Problème à résoudre: Recopiez mot pour mot toutes les lignes de la liste ci-dessous, en laissant de côté les images.

Données à traiter:
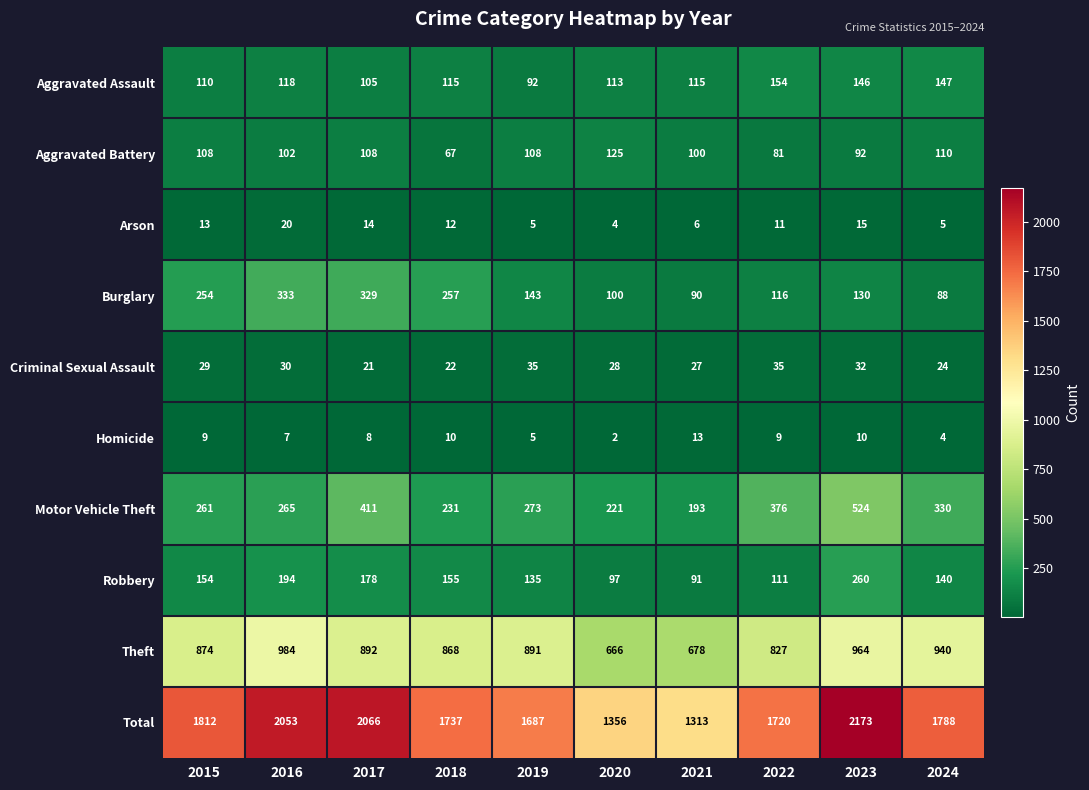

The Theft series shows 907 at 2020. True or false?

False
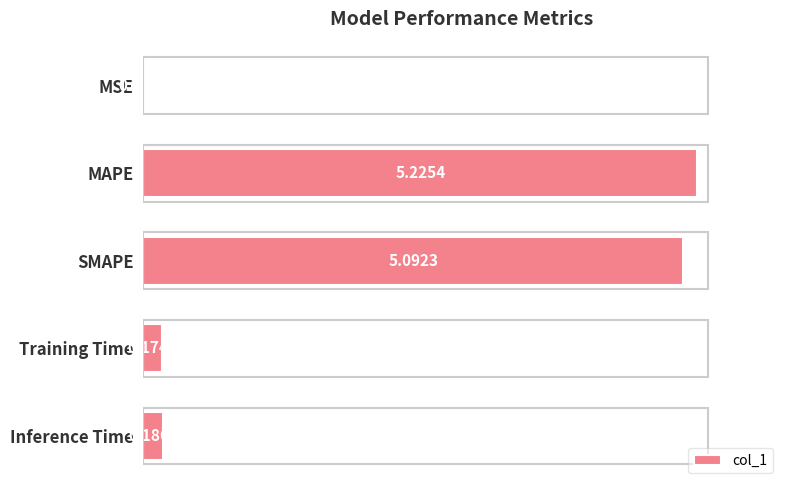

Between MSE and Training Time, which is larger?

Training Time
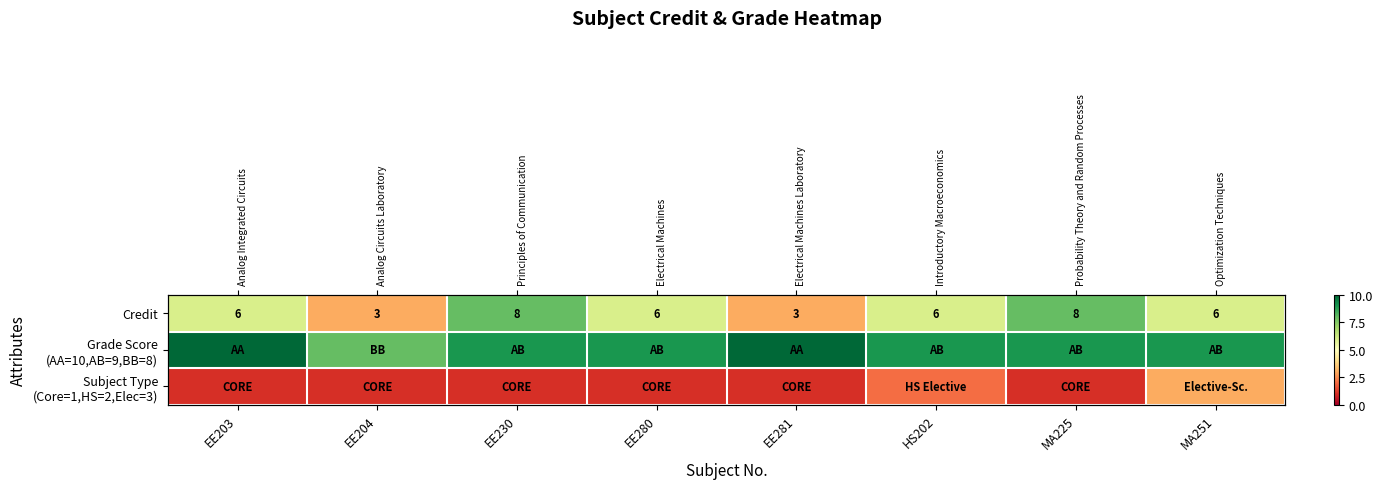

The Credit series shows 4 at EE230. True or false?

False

Corrigé de l'exercice:
The Theft series shows 907 at 2020. True or false?

False

Between MSE and Training Time, which is larger?

Training Time

The Credit series shows 4 at EE230. True or false?

False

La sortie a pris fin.